Previously we’ve written about having hard conversations with cloud providers. On Sunday June 2nd, Google Cloud Platform had an extended networking-based outage. There was significant disruption of commonly used services like YouTube and Gmail, as well as Google hosted applications like Snapchat. The incident currently associated with the outage, 19009, indicates a start time of 12:53 US/Pacific and a resolution time of 16:56 US/Pacific. LightStep Research’s ongoing synthetic testing shows that the impact was longer than the advertised incident report and provides an example of the type of evidence you can share with a cloud provider when discussing an outage.

Summary of Findings

From 11:48 to 11:53, access between us-east1 to GCS regional buckets in us-east1 was completely disrupted. From 11:48 to 12:10 latency for at least 50% of requests was significantly higher from us-east1 and us-central1 to GCS regional buckets in us-east1, us-central1, and europe-west2. From 12:10 to 14:53 access was significantly slower for 5% or more of requests both inside and outside of the us-east1 region. From 11:48 to 12:03 latency was also elevated for europe-west2 to europe-west2 regional bucket access.

us-east1 Metrics

Requests From Us East1 To Us East1 LightStep 𝑥 PM

This screenshot is from the LightStep application’s historical view, Streams. Latency is shown on the top with lines for 50th, 95th, 99th, and 99.9th percentile (p50, p95, p99, p99.9). For the p50 line, this means that 50% of requests took more than the displayed time. Similarly for p95, 5% of requests took more than the displayed time. Below the latency graph, the request rate is shown. For this test, there are 50 requests made every minute, leading to the displayed rate of slightly less than 1 request per second. At the bottom is the error rate percentage, meaning the number of errors divided by the total number of requests.

This graph shows requests from a Google Cloud Function in us-east1 to a Google Cloud Storage regional bucket in us-east1. Following the start of the outage, there is an approximately 5-minute gap where no requests are successfully made. Relatively quickly, about 22 minutes after the start of the outage, p50 latency has recovered to the previous normal value.
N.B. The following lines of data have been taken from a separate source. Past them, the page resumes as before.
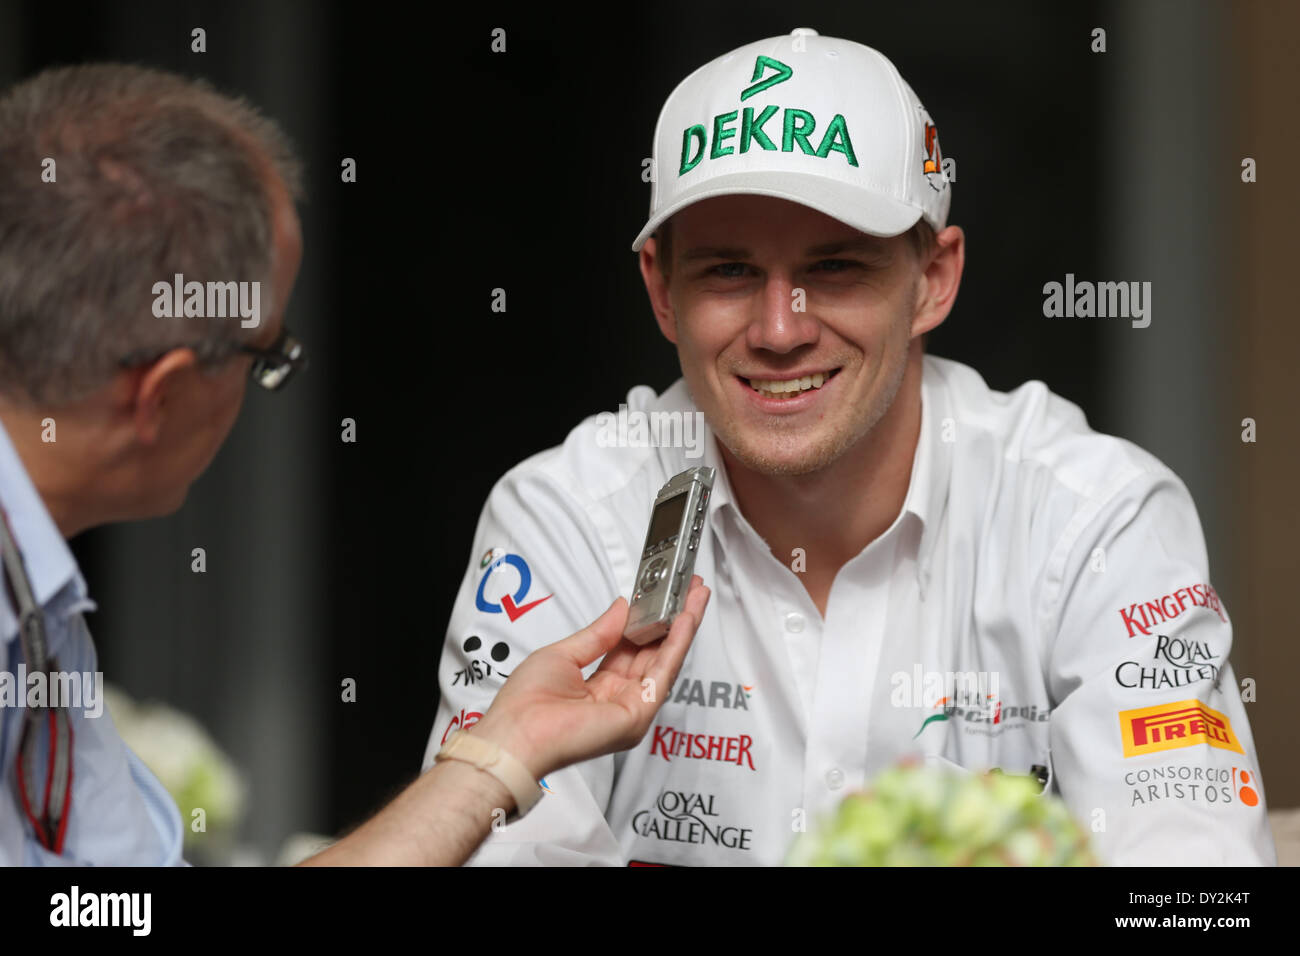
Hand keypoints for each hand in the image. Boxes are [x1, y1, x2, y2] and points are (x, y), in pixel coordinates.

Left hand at [466, 576, 709, 779]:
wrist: (516, 734)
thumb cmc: (526, 704)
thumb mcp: (565, 654)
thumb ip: (600, 633)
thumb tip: (623, 607)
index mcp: (598, 688)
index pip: (631, 649)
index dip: (647, 621)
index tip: (660, 597)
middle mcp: (619, 699)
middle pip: (655, 653)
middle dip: (674, 620)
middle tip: (690, 590)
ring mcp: (631, 709)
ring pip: (665, 661)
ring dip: (684, 627)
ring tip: (697, 596)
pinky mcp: (639, 715)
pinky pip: (663, 674)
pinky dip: (676, 644)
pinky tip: (685, 620)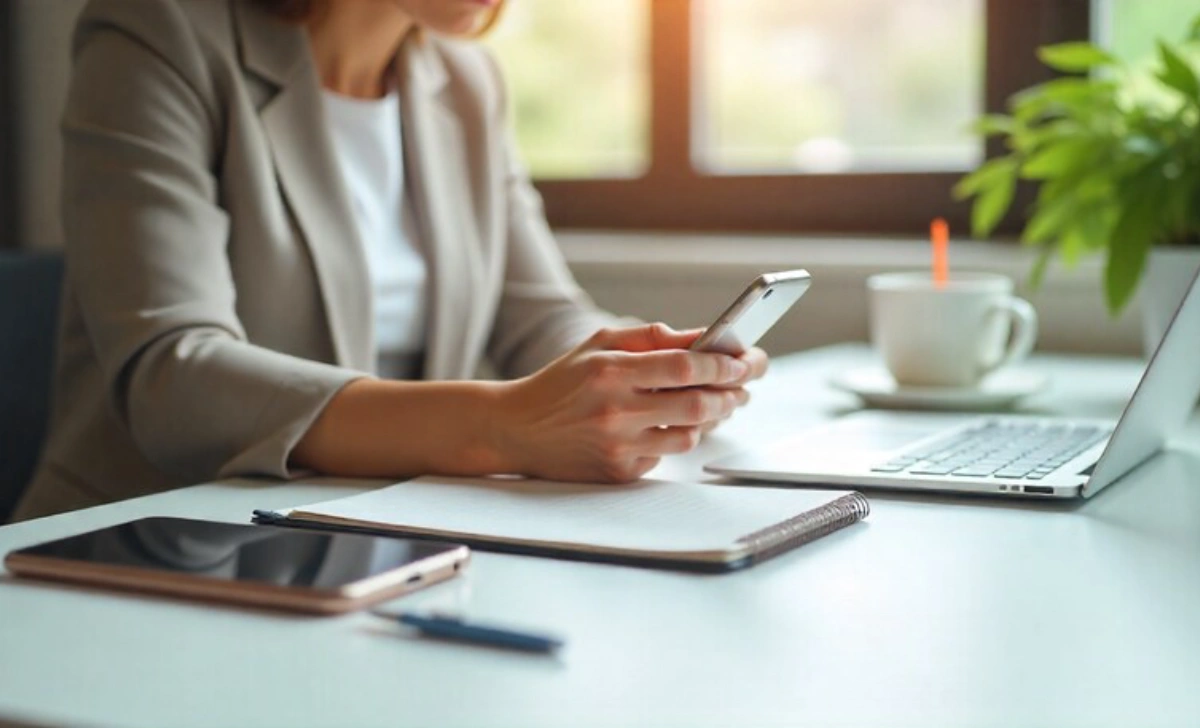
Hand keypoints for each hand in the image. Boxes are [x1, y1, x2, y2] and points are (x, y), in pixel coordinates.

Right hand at [492, 324, 755, 482]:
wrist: (516, 429)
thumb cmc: (562, 381)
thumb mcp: (599, 343)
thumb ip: (651, 337)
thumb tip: (704, 338)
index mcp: (611, 370)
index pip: (685, 367)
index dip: (724, 365)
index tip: (745, 362)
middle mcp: (615, 410)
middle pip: (696, 405)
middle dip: (730, 395)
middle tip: (744, 388)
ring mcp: (617, 445)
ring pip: (688, 435)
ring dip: (711, 420)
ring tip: (718, 405)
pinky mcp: (618, 472)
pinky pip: (666, 455)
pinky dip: (677, 438)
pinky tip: (675, 425)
However, p95 latency does not recover until approximately 2 hours and 43 minutes after the p50 recovery.

Requests From Us East1 To Europe West2 LightStep 𝑥 PM

This graph shows a similar sequence of events for requests from Google Cloud Functions in us-east1 to a regional bucket in europe-west2. However, this does not show the gap in requests, suggesting that requests to europe-west2 would have been more likely to succeed than same region requests, an interesting finding.

Requests From Us East1 To Us Central1 LightStep 𝑥 PM

This graph shows request from us-east1 to us-central1. The recovery in this case is less clear and there appears to be a further, though less severe (affecting only p99 and p99.9), disruption at the end of the displayed time window.

us-central1 Metrics

Requests From Us Central1 To Us Central1 LightStep 𝑥 PM

This graph shows us-central1 to us-central1 same region request traffic. Though the GCP incident states that the disruption was in the east, the central region internally was impacted through most of the outage window.

Requests From Us Central1 To Europe West2 LightStep 𝑥 PM

Traffic to europe-west2 from us-central1 shows the same pattern.

Requests From Us Central1 To Us East1 LightStep 𝑥 PM

As expected, impact from us-central1 to us-east1 is more severe in terms of peak latencies. The time frame matches the other observations.

europe-west2 Metrics

Requests From Europe West2 To Europe West2 LightStep 𝑥 PM

This graph showing same region requests from europe-west2 to europe-west2 shows that latency was disrupted in an unrelated region, for a duration matching the p50 recovery in other regions. From this, we can see that “high levels of network congestion in the eastern USA” also had a much broader impact than just us-east.

Conclusions

Real time observability of the performance of cloud service APIs is necessary to have timely understanding of the range and size of impact an outage has on your organization. Status page updates will often be delayed by tens of minutes and will not include enough detail to be actionable. Reliable high resolution graphs of performance enable you to understand impact outside what is documented on the status page — and have the hard conversations you need with your cloud providers (as well as the data to support your case).